* About this task *
Take the entries below and print only the lines from the one with "right ear: (1155, 350)" through the one with "left hip: (155, 400)", exactly as they stand, both ends included.

* Data excerpts *
-- Opening Marker --
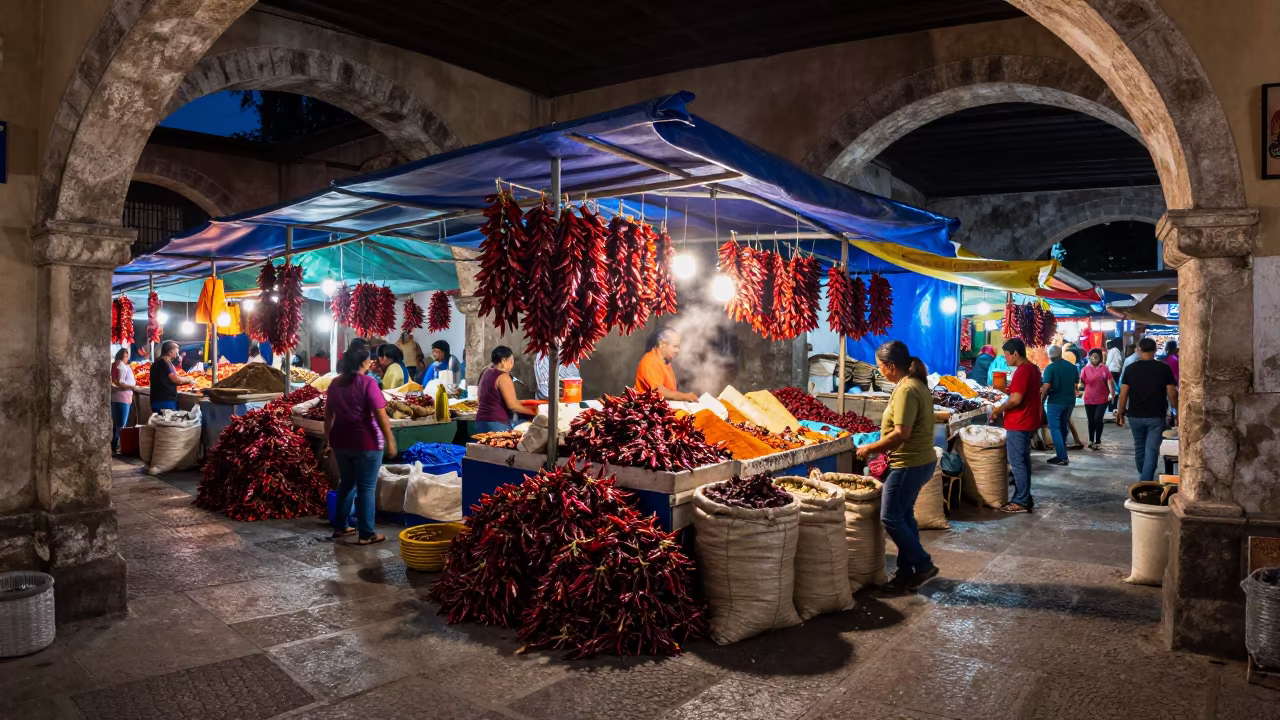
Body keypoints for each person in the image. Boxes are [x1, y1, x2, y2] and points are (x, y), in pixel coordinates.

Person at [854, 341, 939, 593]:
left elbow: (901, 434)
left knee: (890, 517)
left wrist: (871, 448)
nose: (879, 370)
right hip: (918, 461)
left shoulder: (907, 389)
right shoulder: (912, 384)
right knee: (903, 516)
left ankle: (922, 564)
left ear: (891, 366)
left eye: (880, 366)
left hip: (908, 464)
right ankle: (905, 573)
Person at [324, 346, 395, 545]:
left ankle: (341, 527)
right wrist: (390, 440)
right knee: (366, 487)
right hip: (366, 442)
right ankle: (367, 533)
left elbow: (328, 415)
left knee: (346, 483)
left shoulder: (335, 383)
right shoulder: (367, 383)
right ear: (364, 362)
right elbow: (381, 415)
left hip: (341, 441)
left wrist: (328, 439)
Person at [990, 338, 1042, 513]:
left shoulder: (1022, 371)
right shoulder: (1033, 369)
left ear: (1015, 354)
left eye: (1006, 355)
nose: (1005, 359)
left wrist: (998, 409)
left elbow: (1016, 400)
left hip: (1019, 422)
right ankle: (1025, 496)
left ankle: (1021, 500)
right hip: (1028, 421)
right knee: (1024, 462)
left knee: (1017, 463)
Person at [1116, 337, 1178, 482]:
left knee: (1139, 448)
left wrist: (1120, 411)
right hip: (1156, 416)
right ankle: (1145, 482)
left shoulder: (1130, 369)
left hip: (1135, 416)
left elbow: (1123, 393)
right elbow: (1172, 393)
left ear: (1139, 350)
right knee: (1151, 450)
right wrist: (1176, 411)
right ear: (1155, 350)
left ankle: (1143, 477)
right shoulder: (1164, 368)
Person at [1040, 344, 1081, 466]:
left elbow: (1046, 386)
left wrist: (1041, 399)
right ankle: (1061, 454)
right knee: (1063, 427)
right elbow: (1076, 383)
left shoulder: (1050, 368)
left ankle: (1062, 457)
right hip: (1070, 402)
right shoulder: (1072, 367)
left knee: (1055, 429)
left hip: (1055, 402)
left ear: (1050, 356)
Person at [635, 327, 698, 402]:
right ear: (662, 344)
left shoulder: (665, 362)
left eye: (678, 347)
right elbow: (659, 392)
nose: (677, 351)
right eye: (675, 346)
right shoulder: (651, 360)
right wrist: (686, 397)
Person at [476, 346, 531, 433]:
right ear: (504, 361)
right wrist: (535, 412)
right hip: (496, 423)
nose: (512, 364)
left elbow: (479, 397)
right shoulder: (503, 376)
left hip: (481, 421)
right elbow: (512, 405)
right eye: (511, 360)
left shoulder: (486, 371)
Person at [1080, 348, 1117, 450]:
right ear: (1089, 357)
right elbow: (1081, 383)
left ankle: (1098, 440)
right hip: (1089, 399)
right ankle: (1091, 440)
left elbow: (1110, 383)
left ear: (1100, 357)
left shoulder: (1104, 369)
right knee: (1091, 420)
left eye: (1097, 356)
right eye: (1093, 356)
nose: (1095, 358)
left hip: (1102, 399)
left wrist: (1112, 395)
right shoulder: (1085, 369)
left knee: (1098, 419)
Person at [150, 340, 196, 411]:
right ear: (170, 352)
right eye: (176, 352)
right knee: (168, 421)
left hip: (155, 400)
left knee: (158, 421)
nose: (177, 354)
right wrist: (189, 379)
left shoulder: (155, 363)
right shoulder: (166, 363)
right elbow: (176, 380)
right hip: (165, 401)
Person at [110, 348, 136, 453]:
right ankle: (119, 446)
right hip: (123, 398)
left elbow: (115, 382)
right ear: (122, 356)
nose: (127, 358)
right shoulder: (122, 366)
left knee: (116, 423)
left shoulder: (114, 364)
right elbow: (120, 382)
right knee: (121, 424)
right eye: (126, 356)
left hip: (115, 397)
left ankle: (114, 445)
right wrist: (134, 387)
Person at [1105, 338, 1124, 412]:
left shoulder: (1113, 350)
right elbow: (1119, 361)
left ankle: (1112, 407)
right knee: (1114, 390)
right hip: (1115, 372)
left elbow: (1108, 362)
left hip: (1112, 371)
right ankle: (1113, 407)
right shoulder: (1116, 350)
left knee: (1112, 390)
-- Closing Marker --
* Output of the exercise *
right ear: (1155, 350)
left ankle: (1143, 477)
right shoulder: (1164, 368)
Person at [1040, 344, 1081, 466]:
left elbow: (1046, 386)
left wrist: (1041, 399)
right ankle: (1061, 454)
right knee: (1063, 427)
right elbow: (1076, 383)
left shoulder: (1050, 368)
left ankle: (1062, 457)
right hip: (1070, 402)
right shoulder: (1072, 367)
left knee: (1055, 429)
left hip: (1055, 402)
left ear: (1050, 356)
Person at [635, 327, 698, 402]:
right ear: (662, 344)
left shoulder: (665, 362)
left eye: (678, 347)
right elbow: (659, 392)
nose: (677, 351)
right eye: (675, 346)
right shoulder: (651, 360)
right wrist: (686, 397)
Person at [476, 346, 531, 433]:
right ear: (504, 361)
right wrist: (535, 412)
right hip: (496, 423)
nose: (512, 364)
left elbow: (479, 397)
right shoulder: (503, 376)
left hip: (481, 421)
right elbow: (512, 405)
right eye: (511, 360)
left shoulder: (486, 371)
Person at [1080, 348, 1117, 450]:
right ear: (1089, 357)
right elbow: (1081, 383)
left ankle: (1098, 440)
right hip: (1089, 399)
right ankle: (1091, 440)
left elbow: (1110, 383)
left ear: (1100, 357)
left shoulder: (1104, 369)
right knee: (1091, 420)
left eye: (1097, 356)
right eye: (1093, 356)
nose: (1095, 358)
left hip: (1102, 399)
left wrist: (1112, 395)
right shoulder: (1085, 369)
left knee: (1098, 419)
Person at [150, 340, 196, 411]:
right ear: (170, 352)
right eye: (176, 352)
right knee: (168, 421)
left hip: (155, 400)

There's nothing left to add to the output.